#### Exercise materials ####
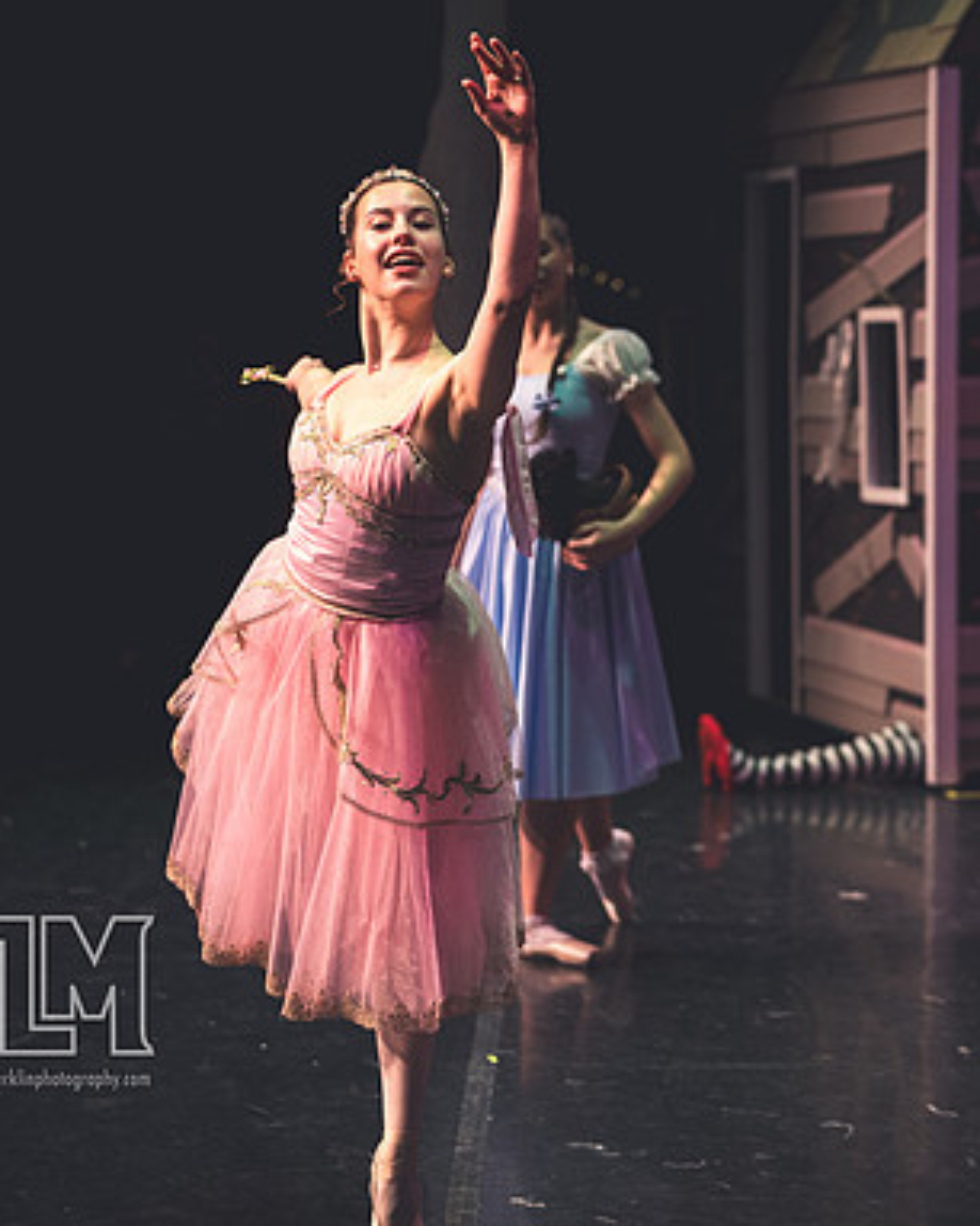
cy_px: 616
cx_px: 737
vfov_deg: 17.3
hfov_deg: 13.8
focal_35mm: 111
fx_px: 4028
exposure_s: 1/250
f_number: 2.8
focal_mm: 78
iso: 1600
####
* [Exercise]
Print every entry exactly; omit the pictures.

* [Task output]
cy_px: 616
cx_px: 737
vfov_deg: 17.3
hfov_deg: 13.8
focal_35mm: 111
fx_px: 4028
exposure_s: 1/250
f_number: 2.8
focal_mm: 78
iso: 1600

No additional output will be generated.